Nie wyobrażam sobie żeby Sagan, Cancelara, Boonen, Valverde, czy Gilbert po tytułach mistrza świata, po wygraniu monumentów i innych wyścigów podobnej klasy wozili worki z żarciem dla ekipy (może tak było, jak coś to po prostu moja ignorancja przeze mnie przemawia). To jest po prostu przykre patrzeć jak Aert, albo Alafilip koszą etapy a Kwiato który jest spokojnie na ich poziomie, rozdziera peleton na wietrze, zjeżdża jak profesor, haruje jak wół dla jakiegoś młodzika, nie wygrywa. Krótko mówiąc wg mnie cała jego robota jak krew w piach. Ja rozumiem, finanse Ineosa są zupełnie innego rzędu niż innych ekip. Ale kurde. Nie tylko cash się liczy...

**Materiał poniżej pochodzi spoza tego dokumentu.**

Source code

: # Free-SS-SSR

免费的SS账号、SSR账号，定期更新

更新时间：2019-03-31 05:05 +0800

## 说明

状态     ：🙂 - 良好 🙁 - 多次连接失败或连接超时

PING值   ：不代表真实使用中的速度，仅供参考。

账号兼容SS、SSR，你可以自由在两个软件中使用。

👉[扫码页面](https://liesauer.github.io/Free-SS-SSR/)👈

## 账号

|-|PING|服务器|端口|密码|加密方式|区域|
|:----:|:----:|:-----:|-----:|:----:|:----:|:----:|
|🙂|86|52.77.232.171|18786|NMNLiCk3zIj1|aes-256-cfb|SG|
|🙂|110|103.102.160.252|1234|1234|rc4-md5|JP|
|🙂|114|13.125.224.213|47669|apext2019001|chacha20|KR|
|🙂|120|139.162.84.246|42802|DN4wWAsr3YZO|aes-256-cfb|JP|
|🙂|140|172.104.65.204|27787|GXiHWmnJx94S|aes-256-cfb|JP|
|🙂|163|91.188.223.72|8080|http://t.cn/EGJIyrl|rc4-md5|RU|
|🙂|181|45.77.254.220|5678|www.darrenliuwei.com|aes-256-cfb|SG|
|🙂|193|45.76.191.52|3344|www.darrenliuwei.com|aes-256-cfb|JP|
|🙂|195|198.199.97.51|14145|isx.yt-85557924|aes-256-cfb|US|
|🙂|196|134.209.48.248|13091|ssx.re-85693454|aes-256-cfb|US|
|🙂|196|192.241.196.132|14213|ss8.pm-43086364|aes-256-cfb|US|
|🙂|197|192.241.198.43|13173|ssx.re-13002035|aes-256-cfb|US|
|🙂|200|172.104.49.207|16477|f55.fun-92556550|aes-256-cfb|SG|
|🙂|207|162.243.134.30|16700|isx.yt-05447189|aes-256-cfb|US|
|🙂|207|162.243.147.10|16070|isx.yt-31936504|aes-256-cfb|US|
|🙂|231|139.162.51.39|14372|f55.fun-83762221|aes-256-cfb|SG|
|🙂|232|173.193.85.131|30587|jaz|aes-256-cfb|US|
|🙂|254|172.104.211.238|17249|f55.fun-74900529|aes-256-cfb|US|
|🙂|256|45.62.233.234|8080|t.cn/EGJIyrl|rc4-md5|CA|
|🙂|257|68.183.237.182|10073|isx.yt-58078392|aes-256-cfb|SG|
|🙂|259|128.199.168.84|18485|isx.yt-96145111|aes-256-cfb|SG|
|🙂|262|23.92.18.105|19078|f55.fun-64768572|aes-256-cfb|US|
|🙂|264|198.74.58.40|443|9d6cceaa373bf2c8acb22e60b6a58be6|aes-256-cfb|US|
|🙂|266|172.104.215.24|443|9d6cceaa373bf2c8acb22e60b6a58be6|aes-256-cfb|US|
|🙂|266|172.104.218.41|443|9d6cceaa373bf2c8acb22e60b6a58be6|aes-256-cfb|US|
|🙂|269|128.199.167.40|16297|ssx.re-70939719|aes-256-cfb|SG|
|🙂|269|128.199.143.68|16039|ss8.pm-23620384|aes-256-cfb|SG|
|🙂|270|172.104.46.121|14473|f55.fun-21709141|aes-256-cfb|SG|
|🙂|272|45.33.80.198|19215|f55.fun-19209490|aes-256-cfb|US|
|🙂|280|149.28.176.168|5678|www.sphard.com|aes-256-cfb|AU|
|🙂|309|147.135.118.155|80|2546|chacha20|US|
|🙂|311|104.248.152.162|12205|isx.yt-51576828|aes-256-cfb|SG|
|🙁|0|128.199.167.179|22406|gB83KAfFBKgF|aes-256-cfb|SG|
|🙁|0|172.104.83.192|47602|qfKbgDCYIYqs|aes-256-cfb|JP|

Jest to oczywiście z naszej perspektywy w jakiś sposób przykre, ale czy Kwiato może mieć z tym problem? Nie sądzę. A jeśli ma czasem jakiś dylemat, to rzut oka na konto w apce i jedzie dalej. Na klasyki dostaje swoje szanse, więc nie jest tak, że tylko dyma na innych. Na tygodniówki też zespół gra pod niego.
#84
Napisano 14 wrzesień 2020 - 11:23
A tak podpytam tylko o waszą opinię i przemyślenia. Myślicie że kox jest brany? :-) Nie pytam o dowody, co jest brane i czy robią to wszyscy czy tylko jedna osoba itd, tylko o wasze prywatne przemyślenia dot. pro peletonu.
Ten legalny, na pewno tak. Ten na którego jeszcze nie ma bana, pewnie też. Każdy chce wygrywać i wykorzystuje się do tego wszystkie dostępne środki...
#85
Napisano 14 wrzesień 2020 - 11:27
Jest to oczywiście z naszej perspektywy w jakiś sposób przykre, ale czy Kwiato może mieć z tym problem? Nie sądzę. A jeśli ma czasem jakiś dylemat, to rzut oka na konto w apce i jedzie dalej. Na klasyki dostaje swoje szanse, więc nie jest tak, że tylko dyma na innych. Na tygodniówki też zespół gra pod niego.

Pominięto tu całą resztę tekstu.